Von Maschinen und Menschen: Woher kommt der systemische Ansatz?
Lange Zeit dachten wir linear: Ursache – Wirkung. Jemand macht einen Fehler, also muss er besser geschult werden. Ein Unternehmen verliert Marktanteile, also müssen die Preise gesenkt werden. Doch Menschen sind keine Maschinen.
Systemisches Denken wurde maßgeblich von der Kybernetik beeinflusst – einer Wissenschaft, die sich mit Regelkreisen und Rückkopplungseffekten beschäftigt. Ein System kann sich selbst stabilisieren oder verstärken. Das erklärt, warum einige Familien über Generationen hinweg dieselben Konflikte haben oder warum bestimmte Unternehmen immer wieder dieselben Krisen durchlaufen.
Dazu kommt der Konstruktivismus: Jeder sieht die Welt auf seine eigene Weise. Ein Teammitglied, das als „schwierig“ gilt, könnte aus einer anderen Perspektive die einzige Person sein, die auf Missstände hinweist.
Systemisches Arbeiten bedeutet also nicht, die Wahrheit zu finden, sondern verschiedene Perspektiven zu verstehen – und durch sie neue Lösungen zu entdecken.

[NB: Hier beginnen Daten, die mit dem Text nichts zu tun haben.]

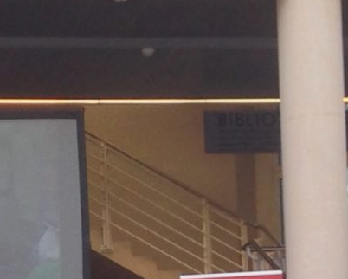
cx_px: -95
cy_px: 450
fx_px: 2112
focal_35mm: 205
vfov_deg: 7.4
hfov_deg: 9.3
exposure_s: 1/40
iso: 50
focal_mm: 4.12
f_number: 2.4
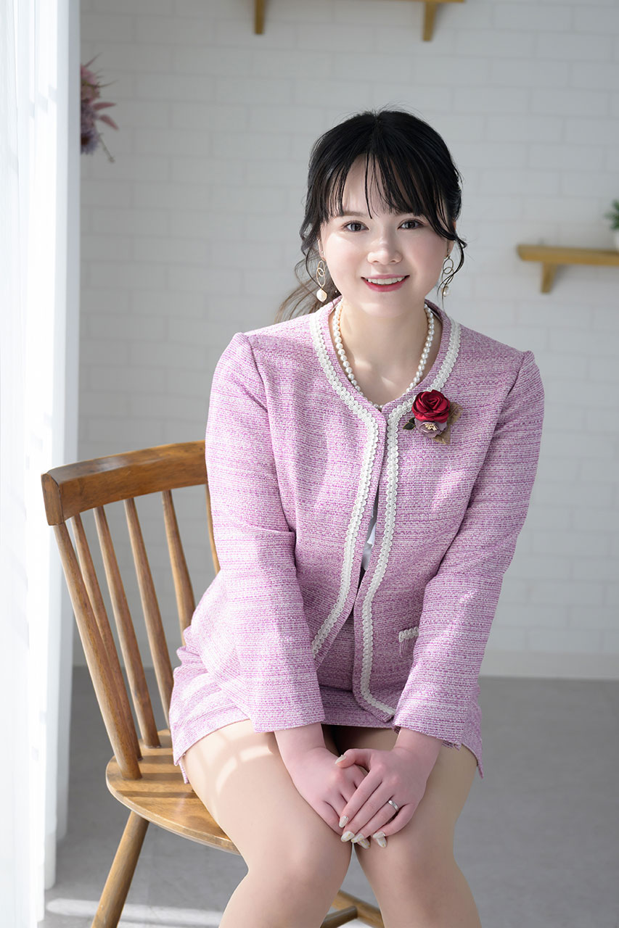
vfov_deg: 27.0
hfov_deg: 18.2
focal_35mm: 75
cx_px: 310
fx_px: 1935
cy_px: 464
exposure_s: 1/200
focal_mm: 50
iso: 160
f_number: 2.8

Wie systemisches Denken den Arbeitsalltag verändert
Wer systemisch denkt, sucht nicht nach Schuldigen, sondern nach Dynamiken. Er fragt nicht: „Wer hat angefangen?“, sondern: „Wie hält sich das Muster am Leben?“
Denn der berühmte Satz von Paul Watzlawick gilt noch immer: „Man kann nicht nicht kommunizieren.“ Die Frage ist nur, ob wir es bewusst tun.